In 2018, the number of devices connected to the Internet of Things (IoT) is expected to exceed 11 billion. By 2020, that number is expected to nearly double to over 20 billion. These devices will produce a tremendous amount of data—data we can use to address issues like assistants to research and completing tasks on our behalf, to increase productivity and to make our lives more convenient by allowing us to create smarter robots and act as a second mind.
Machine learning (a subset of AI) enables computers to learn without explicit programming instructions. Computers learn by detecting patterns in data. We often encounter the end products of machine learning online, where websites determine our interests and preferences by analyzing our past behavior. For example, YouTube uses machine learning to list other videos to watch based on the video we are currently watching. Online magazines suggest articles to read based on an article we are currently reading.
Our Mascot Textbox and the Use of Machine Learning
Not only will he be used to help around this website and current projects, he’ll be able to have human-like conversations, also will be used to make a critical decision as well.
This is where Mycroft comes in. However, analyzing the terabytes of information he will exceed the natural intelligence of humans. Unlocking the full potential of IoT depends on using artificial intelligence (AI) to help him learn more effectively.
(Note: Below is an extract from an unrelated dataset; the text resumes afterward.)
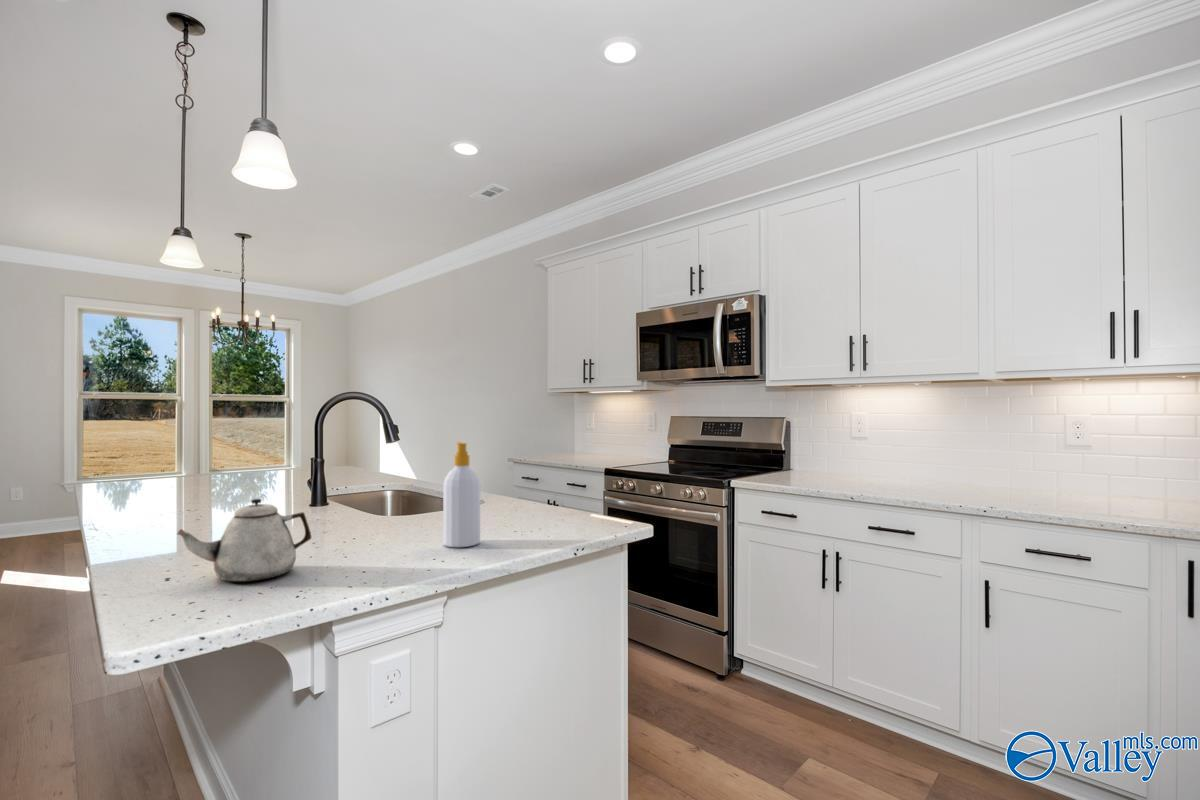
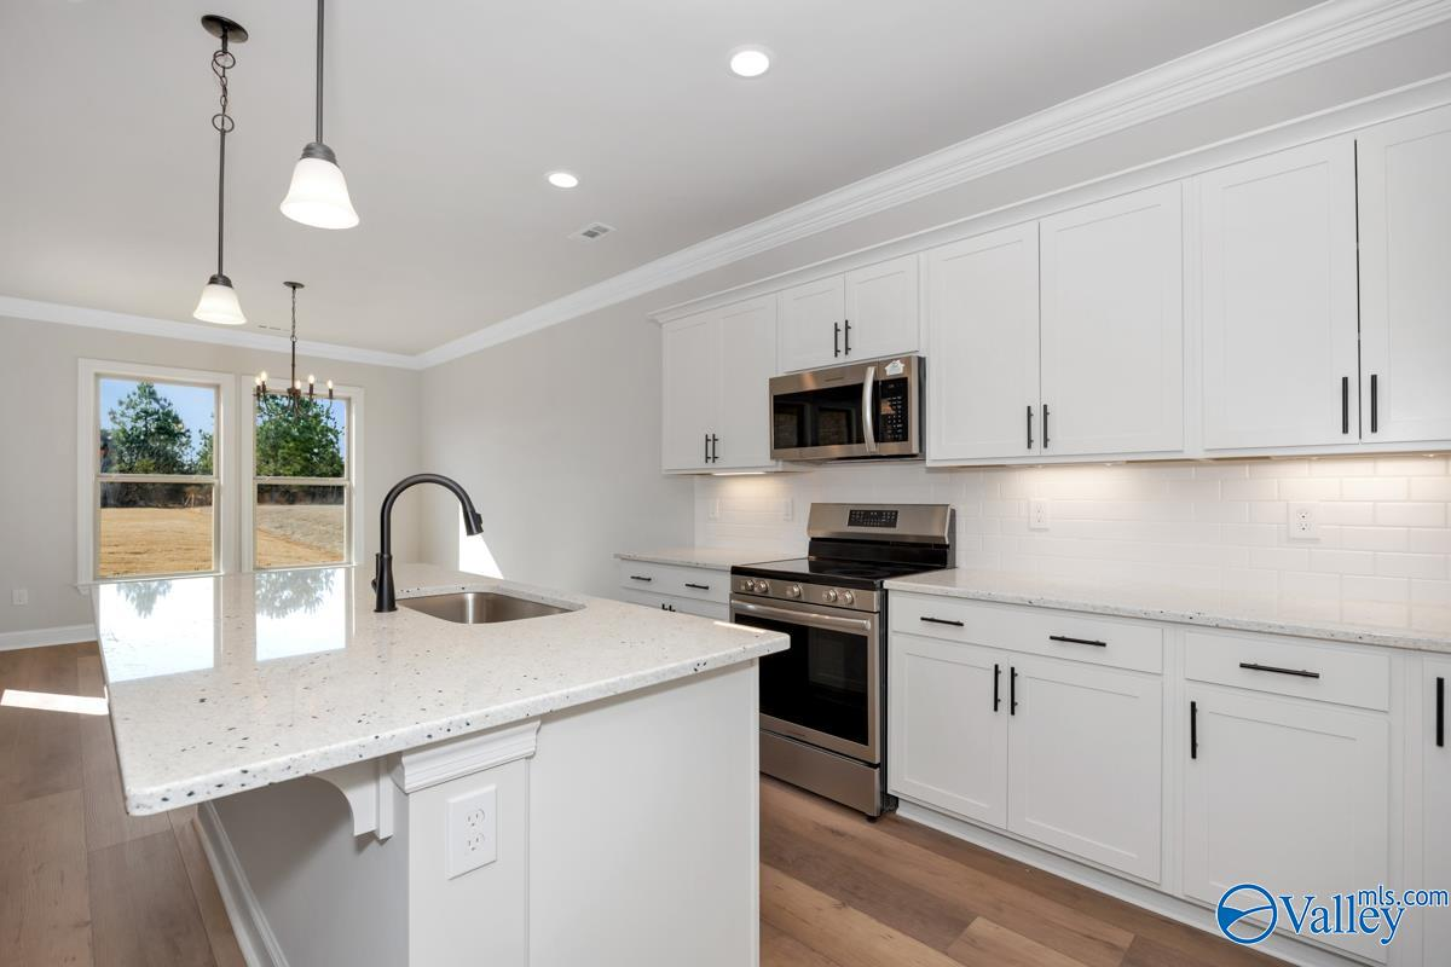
- soap bottle [442,441,481,548]
- teapot [176,498,312,583]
General history of AI and how it’s used Today
Artificial intelligence is already used in medicine to manage medical records and to find the most effective cancer drug treatments by analyzing medical research. IoT devices can help with this as well since they can collect data from humans in real time. Thus, as IoT devices become even more interconnected, they will allow humans to make even better and timelier decisions. For example, with the use of Google technology, the UK National Health Service collects data by means of a mobile app to discover health risks. In 2017, Thomas Jefferson University Hospitals in Philadelphia worked with IBM and Harman to develop smart speakers that answer patients’ questions (like “When is lunch?”) and allow patients to use voice commands to control their room environment (by, for example, adjusting the thermostat). As a result, doctors and nurses can spend more time on healthcare. And although many of us already wear fitness trackers, as IoT devices, they will not only track our health but will also provide updates to our doctors in real time. Machine learning promises to make the future of IoT one of nearly countless possibilities.